I used to play the demo of this game, where MIDI was all I could listen to. My computer made the MIDIs sound ugly, but this sounds awesome! I'd honestly love to listen to this version in-game.
@@thymicere3911 Uh... yes I did? All the demos are available on ZUN's website. I was strictly against piracy and didn't have the money to import, so those were all I played.
@@anthonyfantano7762 >I was strictly against piracy Welcome to Touhou, my fella. Piracy is the only way to play some games(i.e. the first gen and pc98 era) properly here, unless you have shittons of money to buy physical copies from Japan. Edit. Well that didn't age well
It's crazy to me how different the MIDI version of this sounds from the wav/mp3 version. Hearing the remix BEMANI uses in their games threw me off because I was so used to the wav version.

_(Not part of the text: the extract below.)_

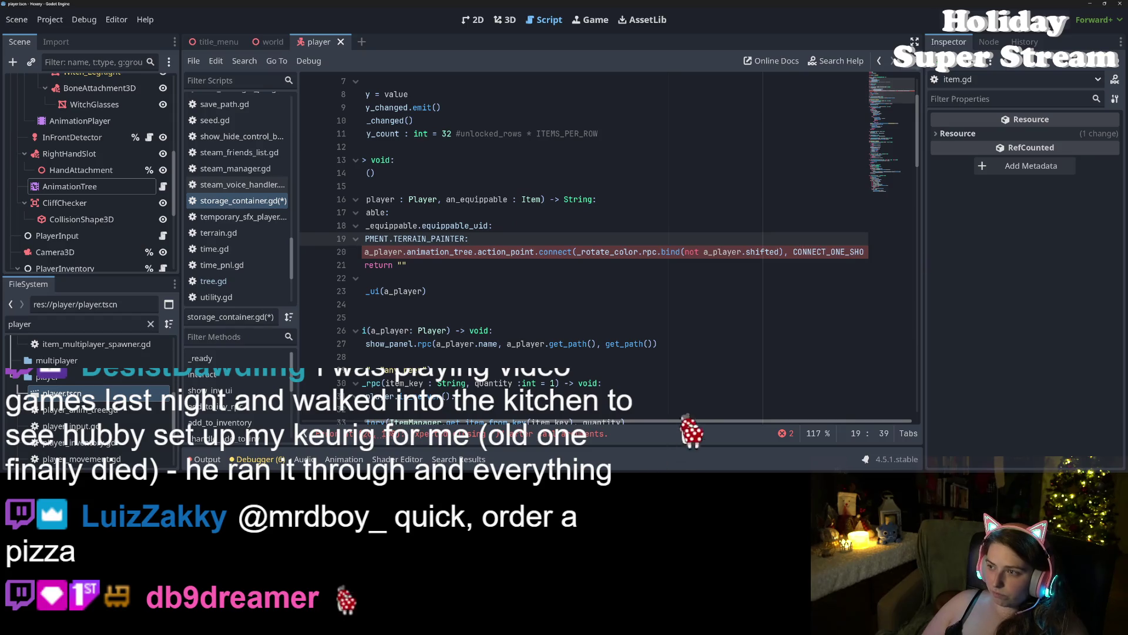
click(914, 42)
click(835, 254)
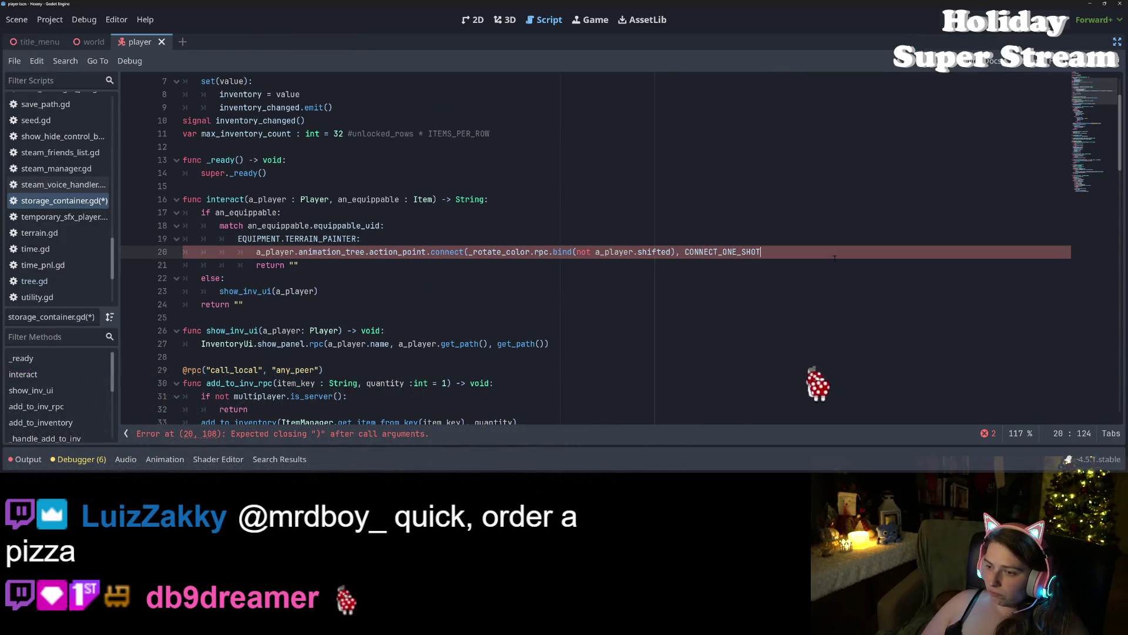
text())
key(ctrl+s)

Motivational and pumps me up as usual especially at 0:33 but i like the wav version better despite the fact that the wav version sounds a little/somewhat flawed too
I am interested, wonder how it would sound like under something like a game blaster card, adlib or gravis ultra sound which most people have at the time.
@@RomantiqueTpI am awared and to be fair, by this time western games also shifted to cd audio as well. I grown up a pc sound blaster card however, it played .mid file like some cheap kid's keyboard that I kinda miss how bad it is.